What follows is a set of entries. Give them again exactly, without the pictures.

====== DATA UNDER STUDY ======

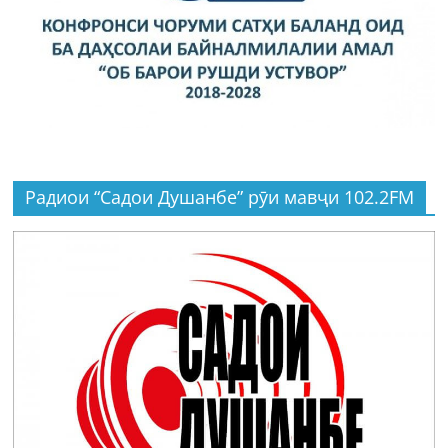
Радиои “Садои Душанбе” рӯи мавҷи 102.2FM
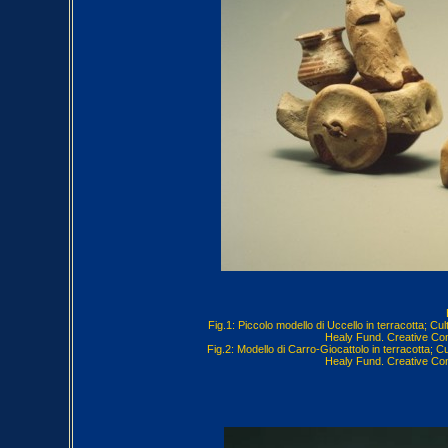
Fig.1: Piccolo modello di Uccello in terracotta; C
Healy Fund. Creative Co
Fig.2: Modello di Carro-Giocattolo in terracotta;
Healy Fund. Creative Co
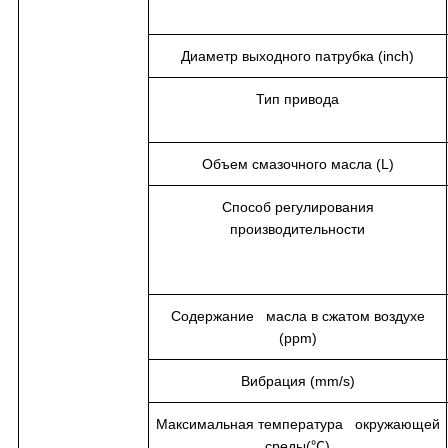
Диаметр выходного патрубка (inch)
Тип привода
Объем смазочного масла (L)
Способ регулирования
производительности
Содержание масла в сжатом воздухе
(ppm)
Вибрация (mm/s)
Максимальная температура окружающей
среды(℃)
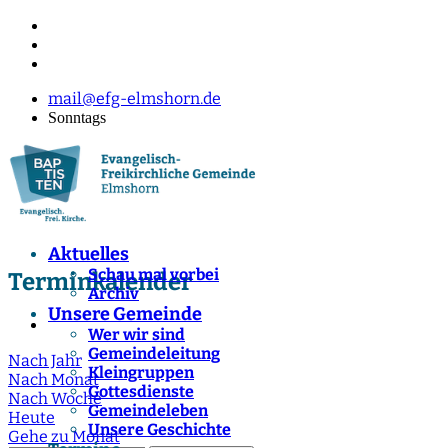
mail@efg-elmshorn.de
Sonntags
Aktuelles
Schau mal vorbei
Terminkalender
Archiv
Unsere Gemeinde
Wer wir sind
Gemeindeleitung
Nach Jahr
Kleingruppen
Nach Monat
Gottesdienste
Nach Woche
Gemeindeleben
Heute
Unsere Geschichte
Gehe zu Monat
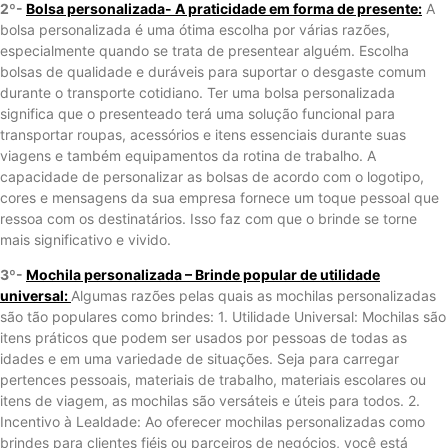
2º-
Bolsa personalizada- A praticidade em forma de presente:
A
bolsa personalizada é uma ótima escolha por várias razões,
especialmente quando se trata de presentear alguém. Escolha
bolsas de qualidade e duráveis para suportar o desgaste comum
durante o transporte cotidiano. Ter uma bolsa personalizada
significa que o presenteado terá uma solução funcional para
transportar roupas, acessórios e itens essenciais durante suas
viagens e também equipamentos da rotina de trabalho. A
capacidade de personalizar as bolsas de acordo com o logotipo,
cores e mensagens da sua empresa fornece um toque pessoal que
ressoa com os destinatários. Isso faz com que o brinde se torne
mais significativo e vivido.
3º-
Mochila personalizada – Brinde popular de utilidade
universal:
Algumas razões pelas quais as mochilas personalizadas
são tão populares como brindes: 1. Utilidade Universal: Mochilas são
itens práticos que podem ser usados ​​por pessoas de todas as
idades e em uma variedade de situações. Seja para carregar
pertences pessoais, materiais de trabalho, materiais escolares ou
itens de viagem, as mochilas são versáteis e úteis para todos. 2.
Incentivo à Lealdade: Ao oferecer mochilas personalizadas como
brindes para clientes fiéis ou parceiros de negócios, você está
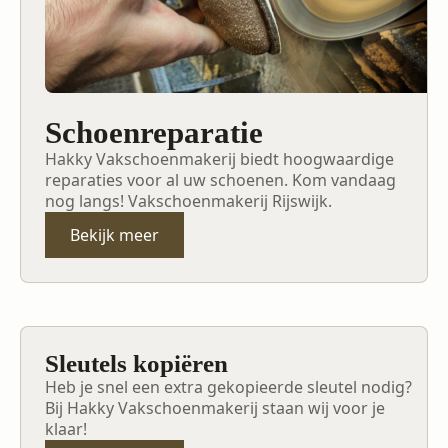
Schoenreparatie
Hakky Vakschoenmakerij biedt hoogwaardige
reparaties voor al uw schoenen. Kom vandaag
nog langs! Vakschoenmakerij Rijswijk.
Bekijk meer
Sleutels kopiëren
Heb je snel een extra gekopieerde sleutel nodig?
Bij Hakky Vakschoenmakerij staan wij voor je
klaar!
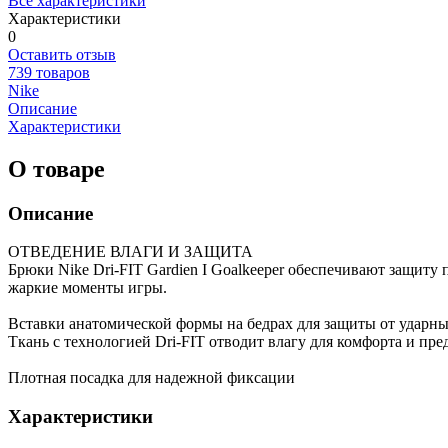
Все характеристики
Характеристики
0
Оставить отзыв
739 товаров
Nike
Описание
Характеристики
О товаре
Описание
ОТВЕДЕНИЕ ВЛАГИ И ЗАЩИТА
Брюки Nike Dri-FIT Gardien I Goalkeeper обеспечивают защиту
жаркие моменты игры.
Вставки анатомической формы на бедрах для защиты от ударны
Ткань с технологией Dri-FIT отводит влагу для комфорта и пр
Плотная посадка для надежной фиксации
Характеристики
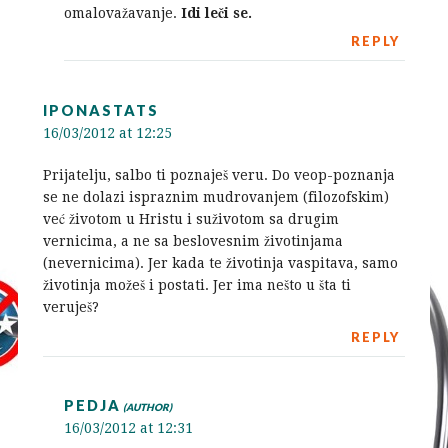
omalovažavanje.
Idi leči se.
REPLY
IPONASTATS
16/03/2012 at 12:25
Prijatelju, salbo ti poznaješ veru. Do veop-poznanja
se ne dolazi ispraznim mudrovanjem (filozofskim)
već životom u Hristu i suživotom sa drugim
vernicima, a ne sa beslovesnim životinjama
(nevernicima). Jer kada te životinja vaspitava, samo
životinja možeš i postati. Jer ima nešto u šta ti
veruješ?
REPLY
PEDJA
16/03/2012 at 12:31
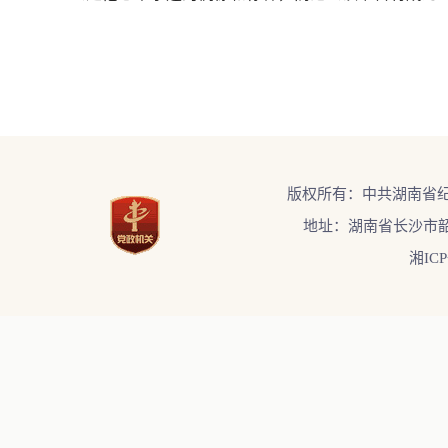
版权所有：中共湖南省
地址：湖南省长沙市韶
湘ICP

======

*REPLY*.
Радиои “Садои Душанбе” рӯи мавҷи 102.2FM
Fig.1: Piccolo modello di Uccello in terracotta; C
Healy Fund. Creative Co
Fig.2: Modello di Carro-Giocattolo in terracotta;
Healy Fund. Creative Co
Диаметр выходного патрубка (inch)
Тип привода
Объем смазочного масла (L)
Способ регулирования
производительности
Содержание масла в сжатом воздухе
(ppm)
Вибрация (mm/s)
Максимальная температура окружающей
среды(℃)
mail@efg-elmshorn.de
Sonntags
Aktuelles
Schau mal vorbei
Terminkalender
Archiv
Unsere Gemeinde
Wer wir sind
Gemeindeleitung
Nach Jahr
Kleingruppen
Nach Monat
Gottesdienste
Nach Woche
Gemeindeleben
Heute
Unsere Geschichte
Gehe zu Monat
2º-
Bolsa personalizada- A praticidade em forma de presente:
A
bolsa personalizada é uma ótima escolha por várias razões,
especialmente quando se trata de presentear alguém. Escolha
bolsas de qualidade e duráveis para suportar o desgaste comum
durante o transporte cotidiano. Ter uma bolsa personalizada
significa que o presenteado terá uma solução funcional para
transportar roupas, acessórios e itens essenciais durante suas
viagens e também equipamentos da rotina de trabalho. A
capacidade de personalizar as bolsas de acordo com o logotipo,
cores e mensagens da sua empresa fornece um toque pessoal que
ressoa com os destinatários. Isso faz com que o brinde se torne
mais significativo e vivido.
3º-
Mochila personalizada – Brinde popular de utilidade
universal:
Algumas razões pelas quais as mochilas personalizadas
são tão populares como brindes: 1. Utilidade Universal: Mochilas são
itens práticos que podem ser usados ​​por pessoas de todas as
idades e em uma variedade de situações. Seja para carregar
pertences pessoais, materiais de trabalho, materiais escolares ou
itens de viagem, as mochilas são versáteis e úteis para todos. 2.
Incentivo à Lealdade: Ao oferecer mochilas personalizadas como
brindes para clientes fiéis ou parceiros de negócios, você está
Schoenreparatie
Hakky Vakschoenmakerij biedt hoogwaardige
reparaties voor al uw schoenen. Kom vandaag
nog langs! Vakschoenmakerij Rijswijk.
Bekijk meer
Sleutels kopiëren
Heb je snel een extra gekopieerde sleutel nodig?
Bij Hakky Vakschoenmakerij staan wij voor je
klaar!
Все характеристики
Характеристики
0
Оставить отзыв
739 товаров
Nike
Описание
Характеристики
О товаре
Описание
ОТВЕДЕНИЕ ВЛАГИ И ЗАЩИТА
Брюки Nike Dri-FIT Gardien I Goalkeeper обеспечивают защиту
жаркие моменты игры.
Вставки анатомической формы на бедрах для защиты от ударны
Ткань с технологией Dri-FIT отводит влагу для комфорта и пр
Плотная посадка для надежной фиксации
Характеристики
omalovažavanje.
Idi leči se.
REPLY
IPONASTATS
16/03/2012 at 12:25
Prijatelju, salbo ti poznaješ veru. Do veop-poznanja
se ne dolazi ispraznim mudrovanjem (filozofskim)
već životom u Hristu i suživotom sa drugim
vernicima, a ne sa beslovesnim životinjama
(nevernicima). Jer kada te životinja vaspitava, samo
životinja možeš i postati. Jer ima nešto u šta ti
veruješ?
REPLY
PEDJA
16/03/2012 at 12:31
版权所有：中共湖南省
地址：湖南省长沙市韶
湘ICP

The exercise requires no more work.